— Tâche A —
Restituez sans rien modifier, dans l'arrêt de la Cour de cassation ci-dessous, le passage qui va de « III. La décision » jusqu'à « par la loi. ».

Belgique | Belgique, Cour de cassation, 09 janvier 2020, C.19.0139.N


N° C.19.0139.N
AUTOMOTIVE GROUP D.O.O.E.L, société de droit macédonien,
Me Beatrix Vanlerberghe, avocat à la Cour de cassation,
contre
UNION EUROPÉENNE, représentée par la Commission européenne,
Me Paul Lefebvre, avocat à la Cour de cassation,
I. La procédure devant la Cour
Le pourvoi en cassation est dirigé contre l'arrêt rendu le 26 septembre 2018 par la cour d'appel de Bruxelles.
Le 23 octobre 2019, le premier avocat général Ria Mortier a déposé des conclusions au greffe.
Le conseiller Bart Wylleman a fait rapport et le premier avocat général

Ria Mortier a été entendu en ses conclusions.
II. Le moyen de cassation
Dans la requête en c...

N° C.19.0139.N
AUTOMOTIVE GROUP D.O.O.E.L, société de droit macédonien,
Me Beatrix Vanlerberghe, avocat à la Cour de cassation,
contre
UNION EUROPÉENNE, représentée par la Commission européenne,
Me Paul Lefebvre, avocat à la Cour de cassation,
I. La procédure devant la Cour
Le pourvoi en cassation est dirigé contre l'arrêt rendu le 26 septembre 2018 par la cour d'appel de Bruxelles.
Le 23 octobre 2019, le premier avocat général Ria Mortier a déposé des conclusions au greffe.
Le conseiller Bart Wylleman a fait rapport et le premier avocat général Ria Mortier a été entendu en ses conclusions.
II. Le moyen de cassation
Dans la requête en cassation, jointe au présent arrêt en copie certifiée conforme, la demanderesse présente un moyen.
III. La décision de la Cour
Sur le moyen :
Quant à la première branche :
1. Suivant l'article 19, alinéa 1er, du Code judiciaire, le jugement est définitif dans la mesure où il épuise la juridiction du juge sur une question litigieuse, sauf les recours prévus par la loi.
En vertu du deuxième alinéa de cet article, le juge qui a épuisé sa juridiction sur une question litigieuse ne peut plus en être saisi, sauf exceptions prévues par ledit code.
2. Il suit de cette disposition que le juge, qui statue sur une question litigieuse dont il n'est plus saisi parce qu'il a déjà rendu auparavant une décision dans la même cause et entre les mêmes parties sur cette question litigieuse et a ainsi épuisé sa juridiction, commet un excès de pouvoir.

— Tâche B —
Retapez à l'identique les lignes des relevés ci-dessous, du début des relevés jusqu'à la ligne contenant « with either technology alone. », celle-ci comprise. Laissez les images hors de la réponse, s'il vous plaît.

— Données disponibles —
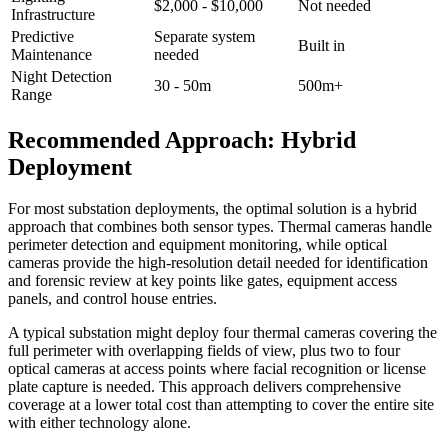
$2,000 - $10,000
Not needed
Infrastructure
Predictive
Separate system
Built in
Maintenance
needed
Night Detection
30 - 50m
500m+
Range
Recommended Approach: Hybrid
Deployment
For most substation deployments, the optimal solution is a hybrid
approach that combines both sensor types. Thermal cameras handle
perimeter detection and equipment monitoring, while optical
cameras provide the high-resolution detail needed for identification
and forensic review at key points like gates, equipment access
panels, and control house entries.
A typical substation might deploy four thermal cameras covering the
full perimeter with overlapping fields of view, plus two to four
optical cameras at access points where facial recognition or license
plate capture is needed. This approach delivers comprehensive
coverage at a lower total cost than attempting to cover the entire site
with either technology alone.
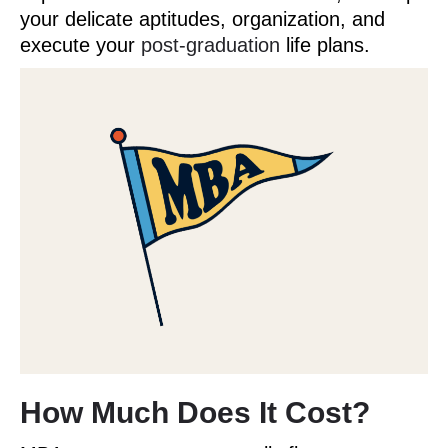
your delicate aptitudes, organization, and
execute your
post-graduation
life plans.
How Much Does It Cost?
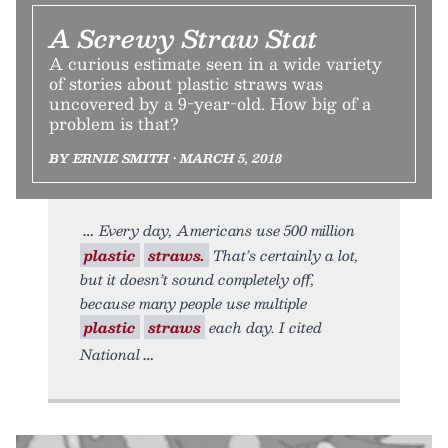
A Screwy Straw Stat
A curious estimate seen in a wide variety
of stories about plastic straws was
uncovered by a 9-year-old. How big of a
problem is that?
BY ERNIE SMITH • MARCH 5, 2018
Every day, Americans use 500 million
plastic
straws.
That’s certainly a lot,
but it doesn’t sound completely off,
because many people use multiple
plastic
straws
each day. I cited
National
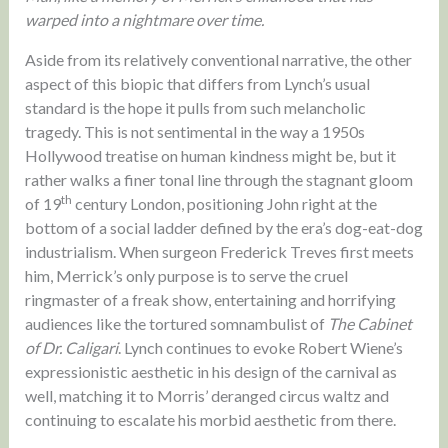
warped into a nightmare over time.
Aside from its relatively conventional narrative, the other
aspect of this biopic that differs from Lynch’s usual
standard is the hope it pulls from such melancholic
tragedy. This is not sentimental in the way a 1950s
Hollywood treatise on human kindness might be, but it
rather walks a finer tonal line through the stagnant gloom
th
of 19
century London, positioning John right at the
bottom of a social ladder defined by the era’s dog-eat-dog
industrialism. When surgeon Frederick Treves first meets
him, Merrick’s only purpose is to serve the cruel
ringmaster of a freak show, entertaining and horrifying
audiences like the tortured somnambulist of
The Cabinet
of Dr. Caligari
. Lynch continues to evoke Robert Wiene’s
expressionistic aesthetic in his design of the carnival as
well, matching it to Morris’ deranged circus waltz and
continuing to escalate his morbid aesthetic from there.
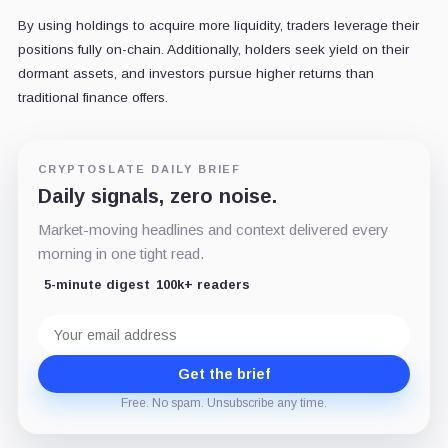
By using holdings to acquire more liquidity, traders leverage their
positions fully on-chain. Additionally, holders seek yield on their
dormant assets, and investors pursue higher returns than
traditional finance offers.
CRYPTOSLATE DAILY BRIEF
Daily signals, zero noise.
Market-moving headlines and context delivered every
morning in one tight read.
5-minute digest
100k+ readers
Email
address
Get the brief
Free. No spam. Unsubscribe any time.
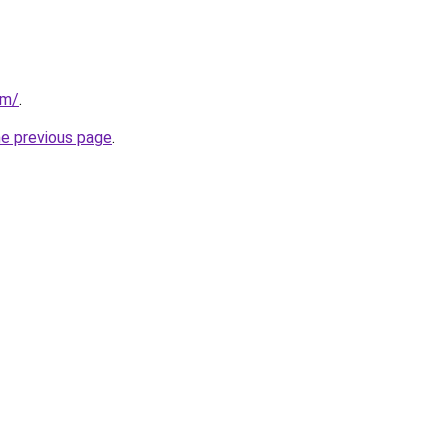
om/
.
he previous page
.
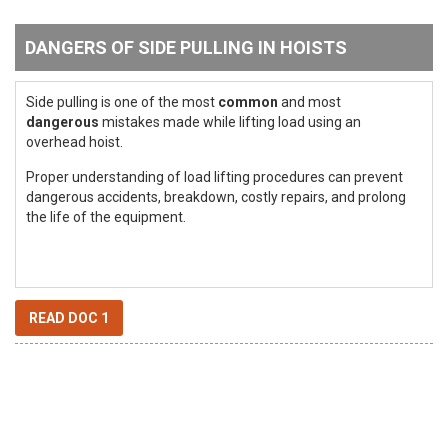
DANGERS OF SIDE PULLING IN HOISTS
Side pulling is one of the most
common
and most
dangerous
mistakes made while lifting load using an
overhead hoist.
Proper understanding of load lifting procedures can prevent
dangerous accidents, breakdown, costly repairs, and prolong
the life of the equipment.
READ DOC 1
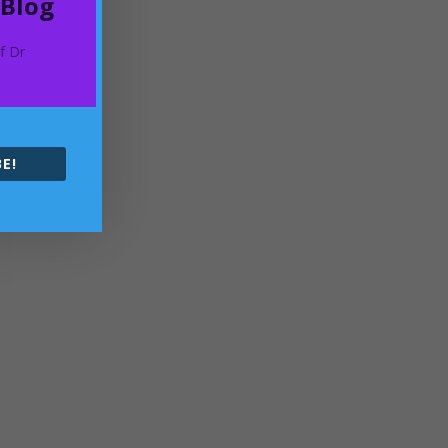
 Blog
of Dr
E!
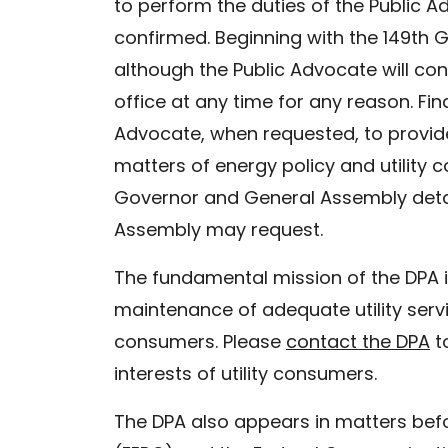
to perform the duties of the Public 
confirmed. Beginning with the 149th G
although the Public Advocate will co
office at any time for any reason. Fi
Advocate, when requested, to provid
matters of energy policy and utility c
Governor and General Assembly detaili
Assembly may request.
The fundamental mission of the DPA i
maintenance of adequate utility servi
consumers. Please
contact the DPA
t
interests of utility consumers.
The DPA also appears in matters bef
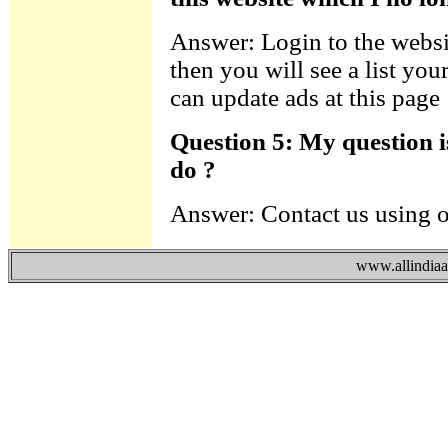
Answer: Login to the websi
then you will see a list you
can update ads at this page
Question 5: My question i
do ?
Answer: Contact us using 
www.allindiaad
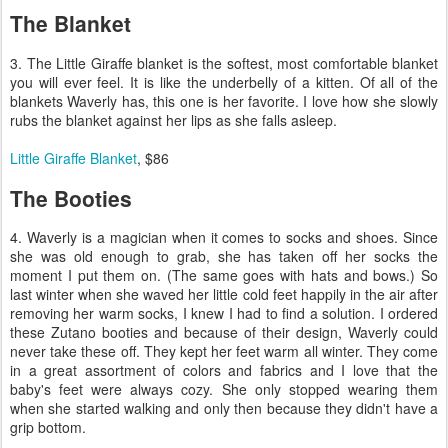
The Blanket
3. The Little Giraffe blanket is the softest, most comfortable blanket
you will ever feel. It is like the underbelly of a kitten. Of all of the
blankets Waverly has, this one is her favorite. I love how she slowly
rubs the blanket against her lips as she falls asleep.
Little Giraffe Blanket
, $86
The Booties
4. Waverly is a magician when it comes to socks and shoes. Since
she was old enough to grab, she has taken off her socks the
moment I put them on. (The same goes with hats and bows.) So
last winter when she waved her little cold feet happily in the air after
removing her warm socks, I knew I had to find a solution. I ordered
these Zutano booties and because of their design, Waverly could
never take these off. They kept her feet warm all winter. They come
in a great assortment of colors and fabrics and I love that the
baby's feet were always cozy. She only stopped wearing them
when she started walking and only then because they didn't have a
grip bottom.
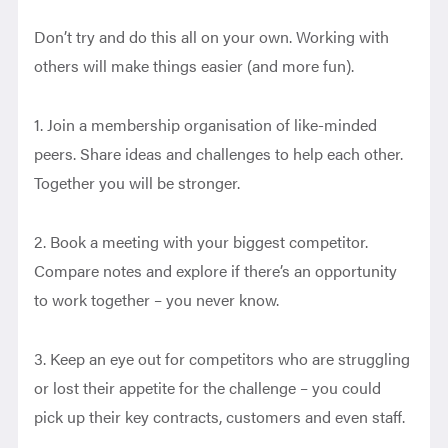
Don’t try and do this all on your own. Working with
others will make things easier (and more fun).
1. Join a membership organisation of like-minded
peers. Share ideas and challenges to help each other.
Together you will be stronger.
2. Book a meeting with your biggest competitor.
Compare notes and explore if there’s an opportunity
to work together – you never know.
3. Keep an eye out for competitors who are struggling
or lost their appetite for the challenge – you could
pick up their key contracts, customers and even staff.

— Corrigé A —
III. La décision de la Cour
Sur le moyen :
Quant à la première branche :
1. Suivant l'article 19, alinéa 1er, du Code judiciaire, le jugement est définitif dans la mesure où il épuise la juridiction du juge sur une question litigieuse, sauf les recours prévus par la loi.

— Corrigé B —
$2,000 - $10,000
Not needed
Infrastructure
Predictive
Separate system
Built in
Maintenance
needed
Night Detection
30 - 50m
500m+
Range
Recommended Approach: Hybrid
Deployment
For most substation deployments, the optimal solution is a hybrid
approach that combines both sensor types. Thermal cameras handle
perimeter detection and equipment monitoring, while optical
cameras provide the high-resolution detail needed for identification
and forensic review at key points like gates, equipment access
panels, and control house entries.
A typical substation might deploy four thermal cameras covering the
full perimeter with overlapping fields of view, plus two to four
optical cameras at access points where facial recognition or license
plate capture is needed. This approach delivers comprehensive
coverage at a lower total cost than attempting to cover the entire site
with either technology alone.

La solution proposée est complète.